6. The market potential: This is the section where you will really want to remember that you've got to convince everyone that what you're after is relatively large and growing. You'll need to do some research for this section.

If you’re planning to open a locally based business, you will need to check out the demand for your offering within a certain radius that is based on what you determine might be a reasonable distance from your business. If you are planning to open a Web-based business or one that might rely on both the Internet and local traffic for revenues, you will first need to evaluate demand on a local and/or a national basis. You can also seek to get this type of information online as many different sites will perform this analysis for you too.

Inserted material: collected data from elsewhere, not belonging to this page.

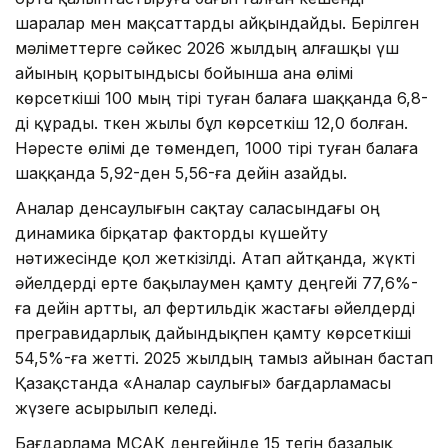
шаралар мен мақсаттарды айқындайды. Берілген
мәліметтерге сәйкес 2026 жылдың алғашқы үш
айының қорытындысы бойынша ана өлімі
көрсеткіші 100 мың тірі туған балаға шаққанда 6,8-
ді құрады. Өткен жылы бұл көрсеткіш 12,0 болған.
Нәресте өлімі де төмендеп, 1000 тірі туған балаға
шаққанда 5,92-ден 5,56-ға дейін азайды.
Аналар денсаулығын сақтау саласындағы оң
динамика бірқатар факторды күшейту
нәтижесінде қол жеткізілді. Атап айтқанда, жүкті
әйелдерді ерте бақылаумен қамту деңгейі 77,6%-
ға дейін артты, ал фертильдік жастағы әйелдерді
прегравидарлық дайындықпен қамту көрсеткіші
54,5%-ға жетті. 2025 жылдың тамыз айынан бастап
Қазақстанда «Аналар саулығы» бағдарламасы
жүзеге асырылып келеді.
Бағдарлама МСАК деңгейінде 15 тегін базалық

7. The marketing strategy: This is the section where you will have to ask yourself how you plan to tell the world that you are open for business. For instance, questions such as; Will you advertise in print, television or on the Web or all of these? Will you use online marketing tools such as search optimization, to get your company listed on search engines and advertised on other Web sites? You'll also need to include how much you plan to spend for marketing projects.

8. A 3-5 year financial projection: This section should have a summary of the financial forecasts that you expect, including spreadsheets showing the method that you used in order to reach these projections. You will want to use your balance sheets, income statements and cash-flow projections for the entire period of that year. The summary in this section is also where you would tell grant agencies how much money you would like to get in order to cover your startup costs. The assumptions that you make in this section might make or break your company's success. If you are not sure about using this kind of financial modeling, try to find a professional.

9. An exit strategy. All good business plans tend to include a section that will lay out the benchmarks that you will use in deciding to call it quits. The strategy could be based on a specific figure, revenue growth, the market's reception to your idea, or a consensus among top officers.